* RECORD SET *
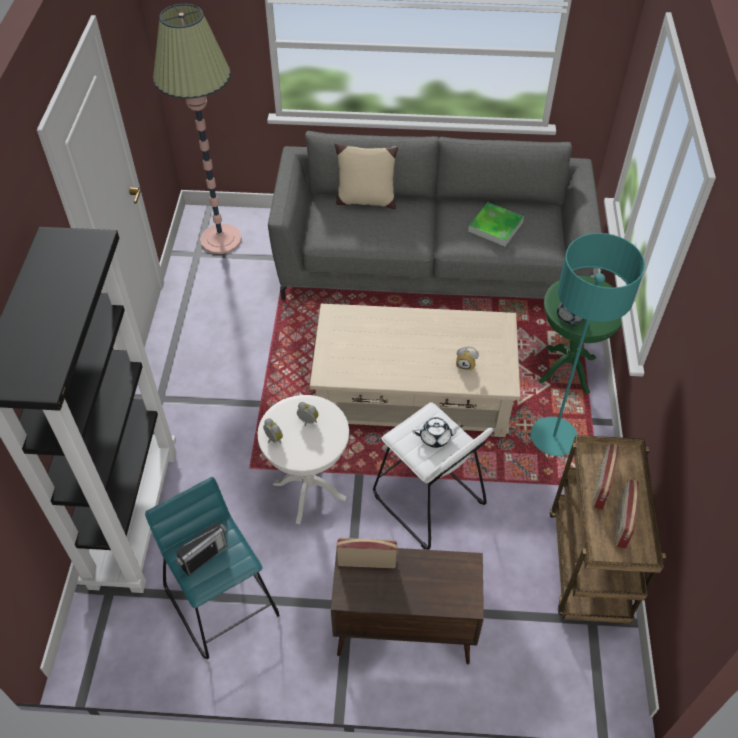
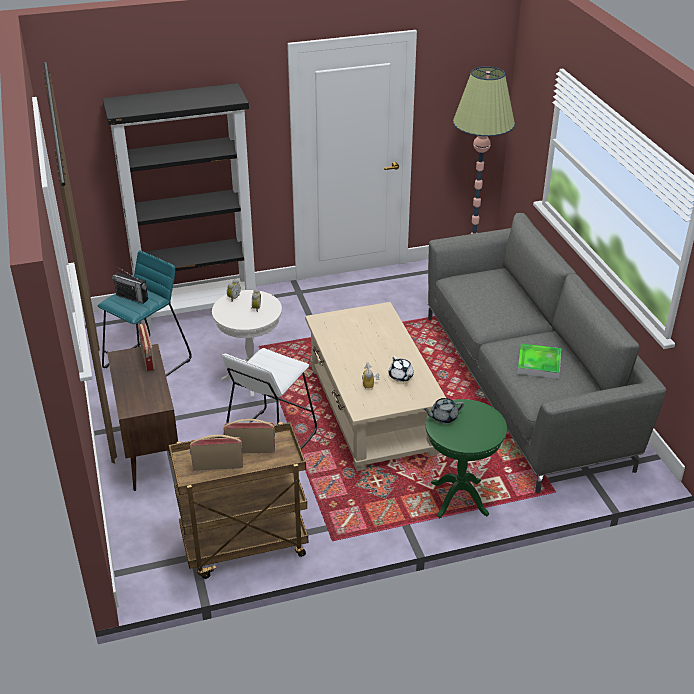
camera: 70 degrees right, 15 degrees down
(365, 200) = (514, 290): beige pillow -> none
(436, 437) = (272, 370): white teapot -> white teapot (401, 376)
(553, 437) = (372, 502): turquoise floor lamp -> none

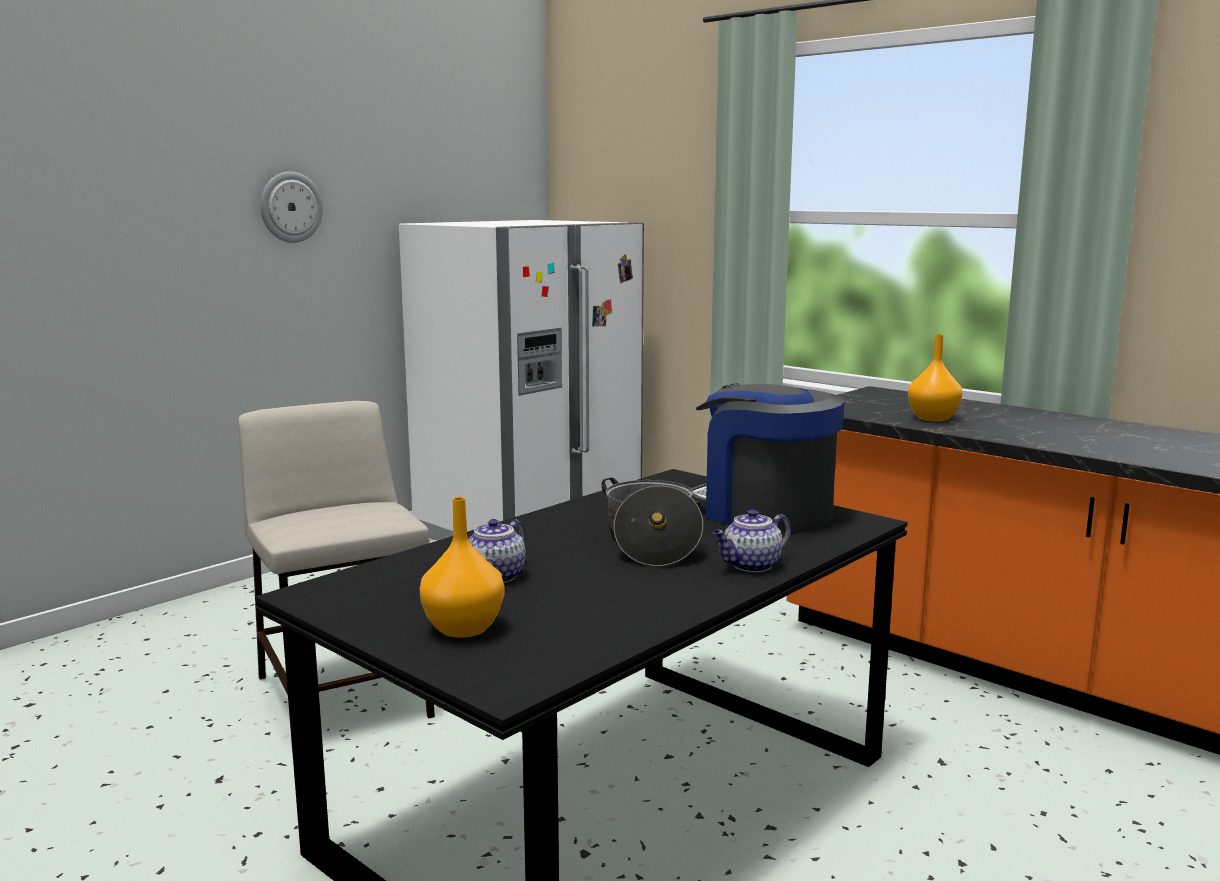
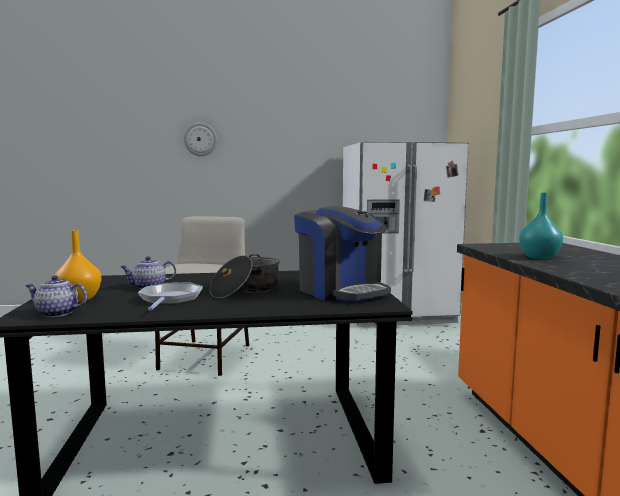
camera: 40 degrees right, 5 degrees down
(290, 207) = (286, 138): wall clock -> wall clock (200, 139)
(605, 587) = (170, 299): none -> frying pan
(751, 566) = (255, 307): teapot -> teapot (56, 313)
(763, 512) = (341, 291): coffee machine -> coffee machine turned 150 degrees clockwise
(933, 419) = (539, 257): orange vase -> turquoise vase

...

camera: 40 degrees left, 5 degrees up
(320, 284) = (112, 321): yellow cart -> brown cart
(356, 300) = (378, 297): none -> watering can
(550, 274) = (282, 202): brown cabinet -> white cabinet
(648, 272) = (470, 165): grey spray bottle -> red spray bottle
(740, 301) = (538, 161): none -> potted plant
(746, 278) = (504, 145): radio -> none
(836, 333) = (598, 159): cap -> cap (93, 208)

...

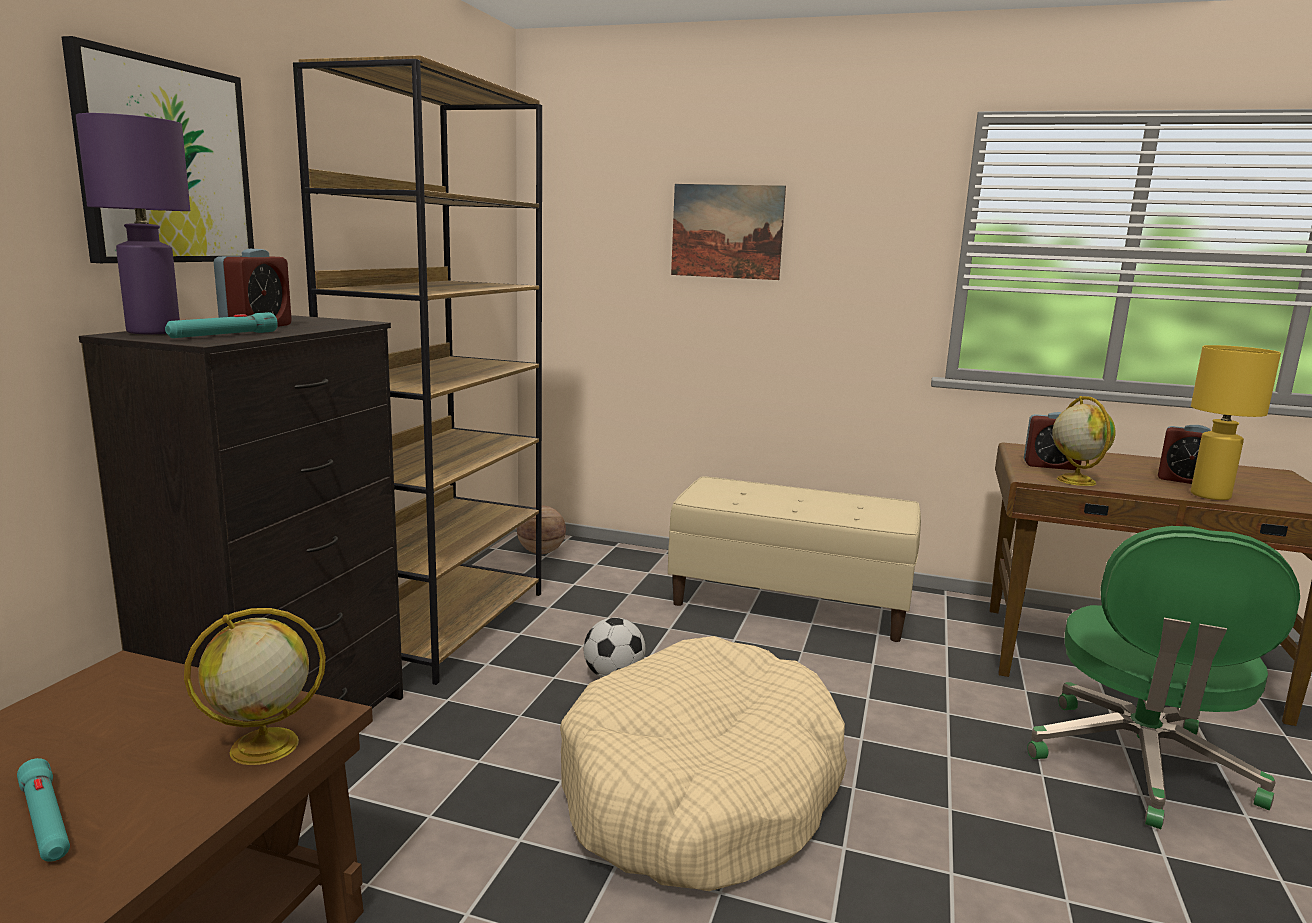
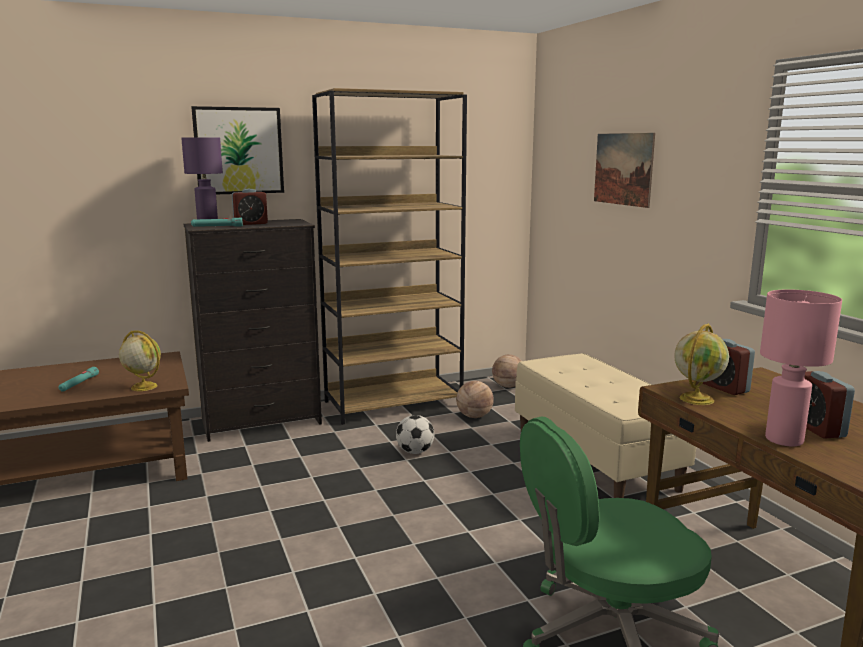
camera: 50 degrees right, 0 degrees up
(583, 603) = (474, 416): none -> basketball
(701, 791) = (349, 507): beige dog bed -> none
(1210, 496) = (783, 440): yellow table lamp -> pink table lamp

* DIRECTIONS *
Could the stretch from the line with "camera: 70 degrees right, 15 degrees down" through the line with "(933, 419) = (539, 257): orange" in the listing above be restated word for word, minus the pictures?

* EXERCISE RESULT *
camera: 70 degrees right, 15 degrees down
(365, 200) = (514, 290): beige pillow -> none
(436, 437) = (272, 370): white teapot -> white teapot (401, 376)
(553, 437) = (372, 502): turquoise floor lamp -> none

camera: 40 degrees right, 5 degrees down
(290, 207) = (286, 138): wall clock -> wall clock (200, 139)
(605, 587) = (170, 299): none -> frying pan
(751, 566) = (255, 307): teapot -> teapot (56, 313)
(763, 512) = (341, 291): coffee machine -> coffee machine turned 150 degrees clockwise
(933, 419) = (539, 257): orange vase -> turquoise vase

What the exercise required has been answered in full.